REQUEST: Write out the material below word for word, leaving out the pictures.

Chart comprehension data

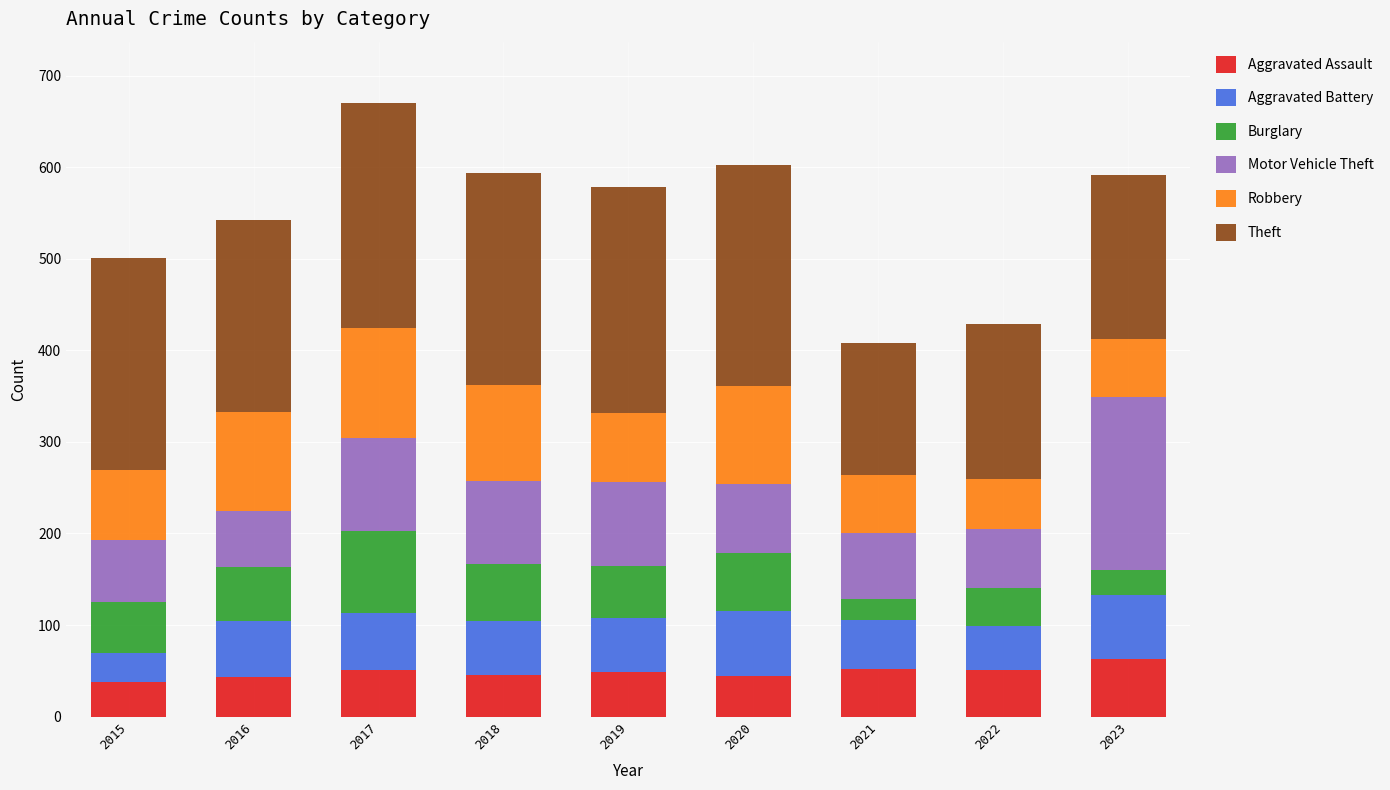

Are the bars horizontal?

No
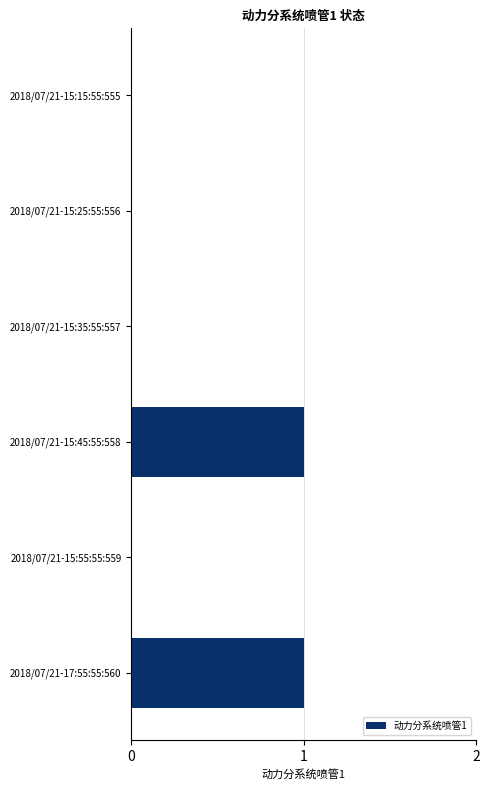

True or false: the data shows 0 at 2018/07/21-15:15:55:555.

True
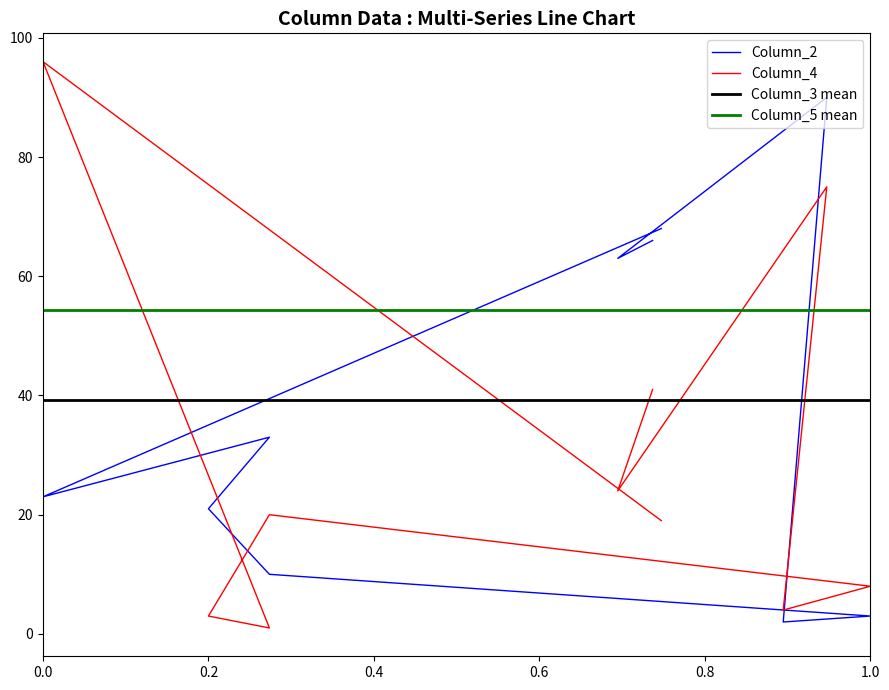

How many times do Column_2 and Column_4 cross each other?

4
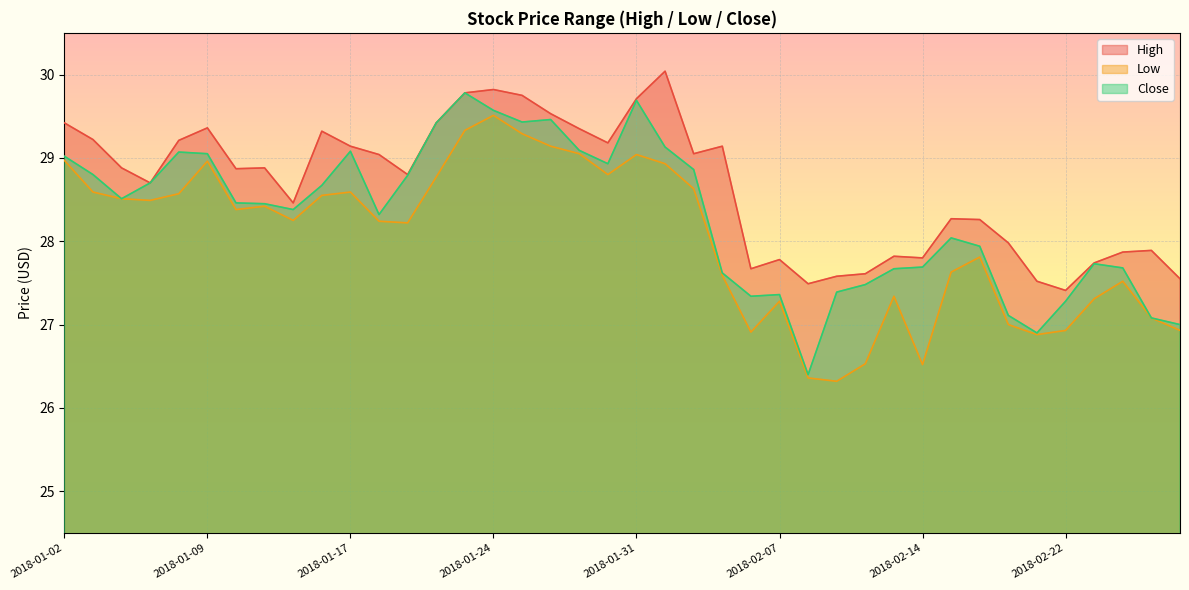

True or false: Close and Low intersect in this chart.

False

ANSWER AREA:
Are the bars horizontal?

No

True or false: the data shows 0 at 2018/07/21-15:15:55:555.

True

How many times do Column_2 and Column_4 cross each other?

4

True or false: Close and Low intersect in this chart.

False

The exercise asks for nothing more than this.